LYMAN: Then a man named Samuel Hoar, who owned 250 acres of the land known as “Great Meadows”, decided to build low earthen dams, or dikes, to hold water within the meadows, so that he could hunt the waterfowl that would be attracted to the ponds. But the change wrought by a private landowner who wanted to hunt ended up having a positive impact for some species.
WINDMILLER: We all know about all different ways in which people can affect the environment in ways that makes it harder for wild animals to live there. But in all kinds of ways, too, people can change the environment to help different kinds of wild animals. Whether it’s on purpose – Samuel wanted there to be more ducks so he could hunt them – but Samuel also made this better Blanding’s turtle habitat.
LYMAN: The turtles were here before the artificial ponds, and their population got a nice boost from the extra habitat. Then, as residential developments went up near Great Meadows in the latter half of the 20th century, and the turtles lost nesting habitat and fell victim to automobile traffic, their numbers dropped again. They’re now a threatened species in Massachusetts, so Grassroots Wildlife Conservation is working to get the adult population back to 200 from the 50 or so Blanding’s Turtles that live at Great Meadows now.
[FOOTSTEPS ON GRAVEL PATH]
LYMAN: On the straight-as-an-arrow dike that divides the two man-made ponds, the group stops a couple times to check turtle traps Bryan and Benji had set earlier that morning.
[SPLASHING SOUNDS]
MIRANDA: So these big ones are the ones we usually try and find the adult Blanding’s turtles in.
LYMAN: Neither trap has any Blanding’s turtles, but there are several pretty painted turtles.
WINDMILLER: Anybody wanna hold this guy? So if you hold this guy, just remember, right? He’s a wild turtle. So, if you put your finger right in front of his face, what might he do?

++++++

▶ Your objective: Could you pick up the transcript about Blanding's turtles at Great Meadows right after its final line and carry it forward?

[Stored records]
++++++

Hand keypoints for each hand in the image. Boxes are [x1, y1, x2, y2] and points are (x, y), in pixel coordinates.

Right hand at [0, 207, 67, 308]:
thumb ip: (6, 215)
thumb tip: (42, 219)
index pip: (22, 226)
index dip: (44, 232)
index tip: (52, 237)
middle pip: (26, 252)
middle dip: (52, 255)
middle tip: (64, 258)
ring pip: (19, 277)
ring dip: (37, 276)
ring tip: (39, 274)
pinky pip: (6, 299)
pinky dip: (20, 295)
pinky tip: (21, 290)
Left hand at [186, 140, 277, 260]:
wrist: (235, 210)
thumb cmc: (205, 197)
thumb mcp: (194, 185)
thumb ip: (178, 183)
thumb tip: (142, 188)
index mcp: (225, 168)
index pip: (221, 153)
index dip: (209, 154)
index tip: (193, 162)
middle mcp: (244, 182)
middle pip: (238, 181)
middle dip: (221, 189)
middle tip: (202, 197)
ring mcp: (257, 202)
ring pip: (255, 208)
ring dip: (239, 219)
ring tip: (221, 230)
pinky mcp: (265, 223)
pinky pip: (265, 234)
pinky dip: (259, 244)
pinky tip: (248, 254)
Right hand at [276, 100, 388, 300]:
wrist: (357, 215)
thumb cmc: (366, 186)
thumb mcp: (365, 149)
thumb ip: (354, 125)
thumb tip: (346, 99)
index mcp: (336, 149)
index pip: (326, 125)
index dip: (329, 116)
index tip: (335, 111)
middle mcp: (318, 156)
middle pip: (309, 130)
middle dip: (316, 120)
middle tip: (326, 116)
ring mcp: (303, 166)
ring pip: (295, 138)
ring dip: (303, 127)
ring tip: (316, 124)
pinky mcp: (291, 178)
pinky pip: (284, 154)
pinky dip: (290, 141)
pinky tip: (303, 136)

++++++

▶ Solved exercise:
KIDS: Bite it.
WINDMILLER: Bite you on the finger. So don’t put any part of your anatomy right in front of his face.
LYMAN: Soon it’s time to head back down the path to the parking lot. There’s a big metal observation tower at one end, where birders and other nature enthusiasts can peer down across the ponds to spot the many wildlife species that call this place home. Bryan gathers the group at its base to record some final data points about Tsunami and Squirtle before they’re released, and to deepen the notches in their shells that will help identify them when they’re recaptured, perhaps years later.
WINDMILLER: All right, what have we got?
KID: Seventy-four…
WINDMILLER: Seventy-four point zero. Thank you Squirtle. Okay, so, who’s got the data sheet? Awesome. So he’s now, right, seven times heavier than he was when you got him, and when he hatched he would have probably been even a little less than that, right? So probably eight times heavier now. Which is a huge difference. And when they get to be fully adult, right? In their late teens or early twenties, they get to be…A big Blanding’s turtle around here will be around 1,800 grams. So you guys need to get back, and Tsunami and Squirtle need to get going. So, if you want to go up on the tower…And you can array yourselves, some of you on the top, some of you on the stairs.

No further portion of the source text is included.